* [Selected excerpt]:

━━━━━━━━━━━━━━━━━━━━

DuPage United
An Organization of Organizations




Chicago Sun Times

April 11, 2010 Sunday
Final Edition

DuPage board flushes taxpayers' money

BYLINE: Carol Marin, The Chicago Sun-Times

SECTION: EDITORIALS; Carol Marin; Pg. A26

LENGTH: 630 words

Who says government isn't as riveting as reality TV?
Not me.
Not when I can attend a meeting of the DuPage County Water Commission, as I did Thursday night to see for myself how mismanagement, incompetence and a lack of concern for taxpayers' money plagues every corner of Illinois.
How exactly did this board of appointed officials and paid staff turn a $190 million surplus into a gaping $70 million budget hole in just a few years?
Debbie Fulks, a 58-year-old Glen Ellyn resident, has been crunching their numbers since 2007. "I was a mild-mannered actuary for years," Fulks told me last December.
But no longer. She has warned them repeatedly they are headed toward disaster.
Meaning, unlike the commission members, she actually understood their books and the crisis ahead.
Fulks and members of DuPage United, a coalition of civic groups and churches, say public officials simply wouldn't listen.
Here's the story in a nutshell:
The DuPage County Water Commission is an independent 13-member board. Six members are elected by area mayors. The chairman and the other six members are appointed by the chairman of the DuPage County Board, Bob Schillerstrom, with county board approval.
The commission's board answers to no one save the state Legislature. Its job is to transfer and sell water from Lake Michigan to 24 municipalities and unincorporated DuPage.
Their funding comes from the sale of the water plus a quarter-cent countywide sales tax. In no time flat, the commission -- forgive the pun -- was flush with cash.
So flush, after awhile, that it no longer needed the sales tax which, by the way, was paid by everyone in DuPage even though the commission served only some, not all, municipalities.
Nor did it need to sell water at below Chicago's market rate. But that allowed some mayors (not all of them did this) to quietly jack up the water rates to their towns, building a cushion in their budgets. A hidden tax, so when political opportunity rolled around, they could pull a magical property tax rebate out of their hat and say, "See what I've done for you?"
By 2003, the commission had a whopping $190 million in its piggy bank. It was just too tempting for politicians not to drain.
Schillerstrom got the General Assembly to approve siphoning off $75 million across five years to pay county bills.
The mayors said, "Wait a minute, where's ours?" and grabbed $40 million in rebates for their communities.
It wasn't illegal. Just shockingly shortsighted.

━━━━━━━━━━━━━━━━━━━━

In the column on the DuPage County Water Commission, how much money did the commission have by 2003?

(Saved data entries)
━━━━━━━━━━━━━━━━━━━━

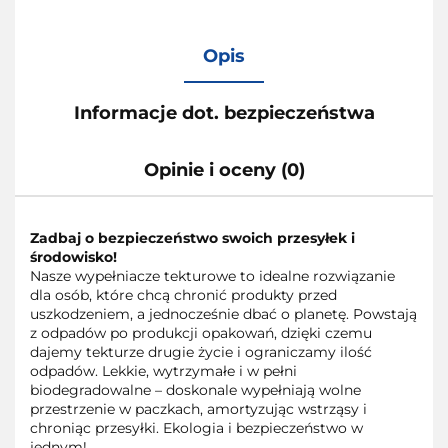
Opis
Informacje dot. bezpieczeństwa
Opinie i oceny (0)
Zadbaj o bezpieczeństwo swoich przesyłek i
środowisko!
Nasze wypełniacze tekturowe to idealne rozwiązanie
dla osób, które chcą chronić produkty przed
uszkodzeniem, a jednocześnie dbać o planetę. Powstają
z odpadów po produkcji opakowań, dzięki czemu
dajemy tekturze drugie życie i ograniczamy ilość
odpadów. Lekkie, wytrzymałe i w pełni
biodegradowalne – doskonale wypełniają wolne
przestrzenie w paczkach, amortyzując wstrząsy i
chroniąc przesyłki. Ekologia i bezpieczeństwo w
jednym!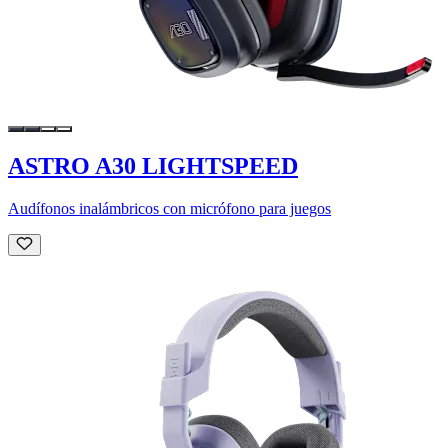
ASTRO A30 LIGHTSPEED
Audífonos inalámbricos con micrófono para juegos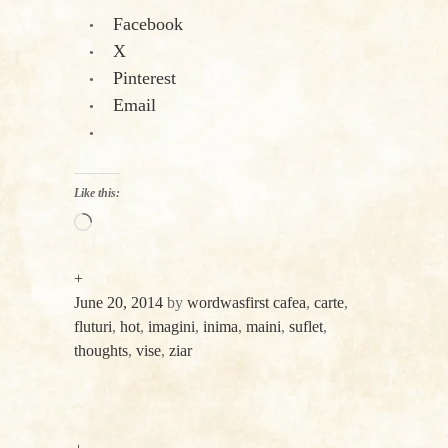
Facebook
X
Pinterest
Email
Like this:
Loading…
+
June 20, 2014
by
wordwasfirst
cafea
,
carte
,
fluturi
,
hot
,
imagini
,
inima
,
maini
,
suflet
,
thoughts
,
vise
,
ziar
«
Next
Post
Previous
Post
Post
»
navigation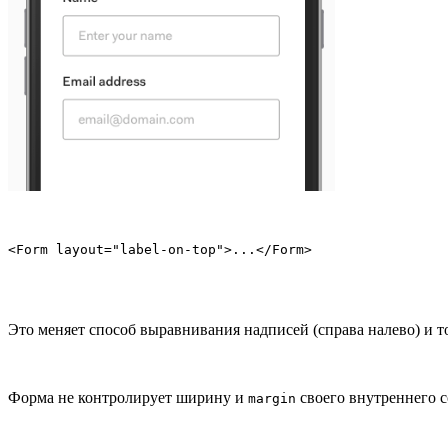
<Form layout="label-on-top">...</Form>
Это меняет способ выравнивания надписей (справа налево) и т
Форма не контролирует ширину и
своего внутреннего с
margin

━━━━━━━━━━━━━━━━━━━━

* [Response box]: $190 million